◆ **PAGE EXTRACT**:
__________________________________________________
VRAM req

#5
by linitini - opened

This is sick. Y'all are the goats.

I see the space is using A100s.How much VRAM is typically required for schnell? Can it fit on an A10 (24GiB)?

Largest model I have seen. Not downloading till I know what the system resources have to be.

Depends how fast you want inference to go. If you're going for max speed, I'd estimate Flux uses about 33 GB VRAM (4.5B params for the text encoder, 12B params for the DiT, add the params up and multiply by 2 (bf16 - 2 bytes / param)). If you use model CPU offloading, you'll sacrifice a bit of performance but VRAM usage will go down to 24 GB (because of the DiT).

I've been able to generate 2048x2048 images (batch size 2) and 1024x1024 (batch size 4) on 6 GB VRAM by using sequential CPU offloading as well as VAE tiling and slicing, although it's really slow. Here's my code:

from diffusers import FluxPipeline
import torch

ckpt_id = "black-forest-labs/FLUX.1-schnell"
prompt = [
    "an astronaut riding a horse",
    # more prompts here
]
height, width = 1024, 1024

# denoising
pipe = FluxPipeline.from_pretrained(
    ckpt_id,
    torch_dtype=torch.bfloat16,
)
pipe.vae.enable_tiling()
pipe.vae.enable_slicing()
pipe.enable_sequential_cpu_offload() # offloads modules to CPU on a submodule level (rather than model level)

image = pipe(
    prompt,
    num_inference_steps=1,
    guidance_scale=0.0,
    height=height,
    width=width,
).images[0]
print('Max mem allocated (GB) while denoising:', torch.cuda.max_memory_allocated() / (1024 ** 3))

import matplotlib.pyplot as plt
plt.imshow(image)
plt.show()

Note: To maximize GPU utilization, increase the number of prompts/number of images generated per prompt (on my card, I doubled my GPU utilization by increasing the number of images generated before I run out of VRAM)

Reference documentation:
https://huggingface.co/docs/diffusers/v0.29.2/en/optimization/memory
https://huggingface.co/blog/sd3#memory-optimizations-for-sd3

An 8-bit quantized model can run on a laptop with 64 GB of RAM and 8 GB of VRAM through ComfyUI (4 steps), although it is as slow as SD3 (30 steps)
__________________________________________________
◆ **DATA FOR REVIEW**:
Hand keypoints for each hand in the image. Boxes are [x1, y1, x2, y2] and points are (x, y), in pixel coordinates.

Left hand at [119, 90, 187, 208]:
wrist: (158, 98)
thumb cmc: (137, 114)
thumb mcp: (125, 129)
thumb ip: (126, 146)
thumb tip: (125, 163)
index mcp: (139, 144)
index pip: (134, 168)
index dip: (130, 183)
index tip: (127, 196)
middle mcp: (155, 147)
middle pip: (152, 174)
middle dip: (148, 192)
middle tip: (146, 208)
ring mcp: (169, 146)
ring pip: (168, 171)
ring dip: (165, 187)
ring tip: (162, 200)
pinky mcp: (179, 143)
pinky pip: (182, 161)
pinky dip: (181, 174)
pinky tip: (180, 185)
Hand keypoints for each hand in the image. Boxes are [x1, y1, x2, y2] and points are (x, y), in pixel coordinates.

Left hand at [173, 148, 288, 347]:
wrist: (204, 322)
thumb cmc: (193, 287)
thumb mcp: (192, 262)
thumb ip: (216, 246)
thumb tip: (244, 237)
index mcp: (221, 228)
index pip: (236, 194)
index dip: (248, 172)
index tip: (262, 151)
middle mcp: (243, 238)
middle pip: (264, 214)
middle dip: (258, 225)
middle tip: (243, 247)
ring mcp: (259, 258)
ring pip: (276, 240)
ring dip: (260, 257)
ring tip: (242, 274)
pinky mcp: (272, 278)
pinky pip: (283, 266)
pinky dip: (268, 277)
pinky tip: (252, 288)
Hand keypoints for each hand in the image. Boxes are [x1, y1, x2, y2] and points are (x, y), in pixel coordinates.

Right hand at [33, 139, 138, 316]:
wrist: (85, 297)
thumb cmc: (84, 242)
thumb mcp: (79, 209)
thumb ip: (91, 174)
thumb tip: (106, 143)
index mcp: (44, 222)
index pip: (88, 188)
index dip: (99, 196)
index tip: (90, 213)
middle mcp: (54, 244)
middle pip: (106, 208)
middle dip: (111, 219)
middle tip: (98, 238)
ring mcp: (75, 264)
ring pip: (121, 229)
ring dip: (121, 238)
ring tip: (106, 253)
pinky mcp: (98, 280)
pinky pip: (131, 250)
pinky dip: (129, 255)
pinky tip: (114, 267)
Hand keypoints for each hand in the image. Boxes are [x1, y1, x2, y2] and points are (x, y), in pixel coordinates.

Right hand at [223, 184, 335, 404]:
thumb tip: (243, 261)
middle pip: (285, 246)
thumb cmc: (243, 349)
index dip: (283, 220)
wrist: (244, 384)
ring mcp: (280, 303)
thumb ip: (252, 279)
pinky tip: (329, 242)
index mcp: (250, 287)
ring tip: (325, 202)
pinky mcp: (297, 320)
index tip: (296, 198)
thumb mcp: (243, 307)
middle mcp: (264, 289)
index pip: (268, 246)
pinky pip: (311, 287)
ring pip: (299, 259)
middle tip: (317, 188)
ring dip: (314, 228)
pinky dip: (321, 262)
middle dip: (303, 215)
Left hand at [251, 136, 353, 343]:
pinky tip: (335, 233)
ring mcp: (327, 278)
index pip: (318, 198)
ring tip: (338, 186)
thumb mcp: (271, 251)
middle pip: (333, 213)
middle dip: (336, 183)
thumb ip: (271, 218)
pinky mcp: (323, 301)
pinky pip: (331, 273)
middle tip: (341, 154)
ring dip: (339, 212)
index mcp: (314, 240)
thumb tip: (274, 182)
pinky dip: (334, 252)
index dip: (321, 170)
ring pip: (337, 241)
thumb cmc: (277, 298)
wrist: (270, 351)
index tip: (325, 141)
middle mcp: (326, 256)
__________________________________________________
◆ **SET OF TASKS**:
**A.** Write out the part of the Flux VRAM thread starting with "pipe.enable_sequential_cpu_offload() # offloads" and going on through "plt.imshow(image)".
**B.** In the Flux VRAM thread, how low does VRAM use go with model CPU offloading?
**C.** Write the next part of the forum thread on Flux VRAM needs, picking up after its last post.

◆ **ANSWERS IN ORDER**:
**A.**
pipe.enable_sequential_cpu_offload() # offloads modules to CPU on a submodule level (rather than model level)

image = pipe(
    prompt,
    num_inference_steps=1,
    guidance_scale=0.0,
    height=height,
    width=width,
).images[0]
print('Max mem allocated (GB) while denoising:', torch.cuda.max_memory_allocated() / (1024 ** 3))

import matplotlib.pyplot as plt
plt.imshow(image)

**B.** 24 GB

**C.**
fp8 model:https://huggingface.co/Kijai/flux-fp8

Depends how fast you want inference to go. If you're going for max speed, I'd estimate Flux uses about 33 GB VRAM (4.5B params for the text encoder, 12B params for the DiT, add the params up and multiply by 2 (bf16 - 2 bytes / param)). If you use model CPU offloading, you'll sacrifice a bit of performance but VRAM usage will go down to 24 GB (because of the DiT).

I've been able to generate 2048x2048 images (batch size 2) and 1024x1024 (batch size 4) on 6 GB VRAM by using sequential CPU offloading as well as VAE tiling and slicing, although it's really slow. Here's my code:

from diffusers import FluxPipeline
import torch

ckpt_id = "black-forest-labs/FLUX.1-schnell"
prompt = "an astronaut riding a horse"
prompt = [prompt] * 2
height, width = 2048, 2048

# denoising
pipe = FluxPipeline.from_pretrained(
    ckpt_id,
    revision="refs/pr/1",
    torch_dtype=torch.bfloat16,
)
pipe.vae.enable_tiling()
pipe.vae.enable_slicing()
pipe.enable_sequential_cpu_offload() # offloads modules to CPU on a submodule level (rather than model level)

image = pipe(
    prompt,
    num_inference_steps=1,
    guidance_scale=0.0,
    height=height,
    width=width,
).images[0]
print('Max mem allocated (GB) while denoising:', torch.cuda.max_memory_allocated() / (1024 ** 3))

import matplotlib.pyplot as plt
plt.imshow(image)
plt.show()

Also, Flux seems to need 24 GB of CPU RAM when loading the model checkpoints (if there's an 8-bit version out there I'd reckon you would only need 12 GB of CPU RAM).

Reference documentation:
https://huggingface.co/docs/diffusers/v0.29.2/en/optimization/memory
https://huggingface.co/blog/sd3#memory-optimizations-for-sd3

are you sure i used your code it's just give me noise latent image any idea ?

@ABDALLALSWAITI Oh I think it's because Flux wasn't trained on 2048x2048 images so the images are more likely to turn out bad especially if num_inference_steps = 1. I modified the script so it should be more likely to work, my bad.

@latentCall145 hold my beer: Works on my Dell Inspiron 15 Gaming (CPU matters when you offload work onto the CPU to make the model fit on a) NVIDIA GeForce 1050 mobile (4GB VRAM):
I ran this code: https://github.com/InServiceOfX/InServiceOfX/blob/master/PythonLibraries/HuggingFace/MoreDiffusers/morediffusers/Applications/terminal_only_finite_loop_flux.py
I made this: https://www.instagram.com/p/C-U61P2p0jG/?utm_source=ig_web_copy_link&igsh=MzRlODBiNWFlZA== https://x.com/inserviceofx/status/1820790765670252776
For CPU offloading to work, I went down to resolution 608 x 880 for image, otherwise, any larger and CUDA run out of memory error is obtained.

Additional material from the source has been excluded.